Ex-prefeito que fugiu de moto da Operação Rua da Amargura vai ficar na cadeia

Ex-prefeito que fugiu de moto da Operação Rua da Amargura vai ficar na cadeia

Ministra Laurita Vaz, presidente do STJ, rejeitou liminar em habeas corpus de Maurílio Arruda (PTC), do município de Januária, interior de Minas, acusado de fraude em licitações

Fausto Macedo e Julia Affonso

12 de janeiro de 2017 | 13h39

Maurilio Arruda. Foto: Reprodução/Youtube

Maurilio Arruda. Foto: Reprodução/Youtube

A ministra Laurita Vaz, presidente do Superior Tribunal de Justiça, decidiu manter na prisão o ex-prefeito Maurílio Arruda (PTC), da mineira Januária (MG), acusado de fraude em licitações. Ao rejeitar liminar em habeas corpus, Laurita afirmou ser ‘inviável a substituição da prisão preventiva por medidas alternativas, pois o político já descumpriu outras medidas cautelares fixadas pelo juízo de primeira instância em processos relacionados ao que levou à atual prisão’.

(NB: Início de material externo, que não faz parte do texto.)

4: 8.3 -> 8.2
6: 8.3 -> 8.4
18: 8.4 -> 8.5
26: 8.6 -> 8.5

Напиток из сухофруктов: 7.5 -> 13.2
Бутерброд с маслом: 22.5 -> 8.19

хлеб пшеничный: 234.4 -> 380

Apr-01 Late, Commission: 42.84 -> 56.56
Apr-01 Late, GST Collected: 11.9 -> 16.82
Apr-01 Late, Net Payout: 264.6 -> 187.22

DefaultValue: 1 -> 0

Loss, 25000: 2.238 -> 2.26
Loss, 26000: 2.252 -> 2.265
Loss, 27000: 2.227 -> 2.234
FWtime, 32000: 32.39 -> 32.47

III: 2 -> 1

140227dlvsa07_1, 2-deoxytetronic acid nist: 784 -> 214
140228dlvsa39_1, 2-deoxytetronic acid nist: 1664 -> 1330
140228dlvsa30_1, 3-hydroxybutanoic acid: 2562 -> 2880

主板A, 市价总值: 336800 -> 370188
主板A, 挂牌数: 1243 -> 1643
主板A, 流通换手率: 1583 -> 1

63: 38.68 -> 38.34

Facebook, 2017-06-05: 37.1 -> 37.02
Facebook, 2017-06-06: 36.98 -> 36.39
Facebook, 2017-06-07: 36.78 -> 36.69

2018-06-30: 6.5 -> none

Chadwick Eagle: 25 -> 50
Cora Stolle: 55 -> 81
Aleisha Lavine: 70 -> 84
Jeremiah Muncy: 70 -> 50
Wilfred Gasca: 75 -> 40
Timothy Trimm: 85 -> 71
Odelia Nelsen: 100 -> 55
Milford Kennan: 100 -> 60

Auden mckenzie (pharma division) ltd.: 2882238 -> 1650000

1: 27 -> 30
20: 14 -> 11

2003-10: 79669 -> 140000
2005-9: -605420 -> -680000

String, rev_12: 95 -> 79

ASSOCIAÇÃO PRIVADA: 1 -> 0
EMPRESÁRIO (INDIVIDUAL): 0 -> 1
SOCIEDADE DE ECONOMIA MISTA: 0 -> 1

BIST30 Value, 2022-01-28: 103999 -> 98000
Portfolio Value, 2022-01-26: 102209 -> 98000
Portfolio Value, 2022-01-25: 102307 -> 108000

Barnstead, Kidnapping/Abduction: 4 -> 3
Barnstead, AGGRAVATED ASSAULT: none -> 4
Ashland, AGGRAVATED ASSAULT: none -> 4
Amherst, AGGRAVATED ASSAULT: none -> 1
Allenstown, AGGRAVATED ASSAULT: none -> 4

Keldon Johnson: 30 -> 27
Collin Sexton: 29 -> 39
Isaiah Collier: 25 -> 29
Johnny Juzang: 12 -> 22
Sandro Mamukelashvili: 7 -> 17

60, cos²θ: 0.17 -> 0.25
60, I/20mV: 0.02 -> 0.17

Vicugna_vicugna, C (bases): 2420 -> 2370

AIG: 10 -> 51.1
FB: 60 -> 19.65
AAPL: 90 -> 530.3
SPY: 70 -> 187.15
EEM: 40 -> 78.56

As informações foram divulgadas nesta quinta-feira, 12, no site do STJ – habeas corpus 384554. Preso no dia 12 de setembro de 2016 pela Operação Rua da Amargura, Arruda fugiu quando era levado para depor na Delegacia da Polícia Federal em Montes Claros, ao Norte de Minas.

Uma câmara de segurança registrou o momento em que o ex-prefeito escapou da viatura e correu pela rua, perseguido pelos policiais. Com a ajuda de um motociclista, Arruda conseguiu fugir, mas foi recapturado dias depois em Belo Horizonte.

No habeas corpus impetrado no STJ, a defesa de Arruda alega que a prisão preventiva foi decretada para impedir que ele disputasse as eleições municipais de 2016, em que era novamente candidato a prefeito de Januária, município de 70 mil habitantes às margens do São Francisco.

Fraude em licitações – Maurílio Arruda teve a prisão preventiva decretada em 2014 na Operação Exterminadores do Futuro, que investigou uma quadrilha supostamente formada para fraudar licitações no município. O ex-gestor também foi investigado nas Operações Esopo, Sertã Veredas e Rua da Amargura.
Segundo o Ministério Público de Minas Gerais, Arruda teria participado inicialmente de um esquema para desviar recursos do Fundo de Manutenção e Desenvolvimento da Educação Básica e de Valorização dos Profissionais da Educação (Fundeb), destinados à construção e reforma de 16 escolas na zona rural do município.

Desrespeito – Após recurso na primeira operação, por ordem do STJ, a Justiça fixou medidas cautelares diversas da prisão, mas, segundo a Promotoria, o acusado ‘desrespeitou de forma ostensiva essas medidas’ – o que ensejou um novo pedido de prisão preventiva já no âmbito da Operação Rua da Amargura, que investiga desvio de verbas em obras de pavimentação. Foi quando ocorreram a fuga e, depois, a recaptura do político.

Para Laurita Vaz, o caso em análise não se enquadra nas hipóteses excepcionais passíveis de deferimento de liminar. Além de destacar o descumprimento das medidas cautelares adotadas, a presidente do STJ argumentou que a defesa do ex-prefeito ingressou com pedido de habeas corpus como substitutivo de recurso ordinário, o que não é aceito pela jurisprudência do STJ e do Supremo Tribunal Federal.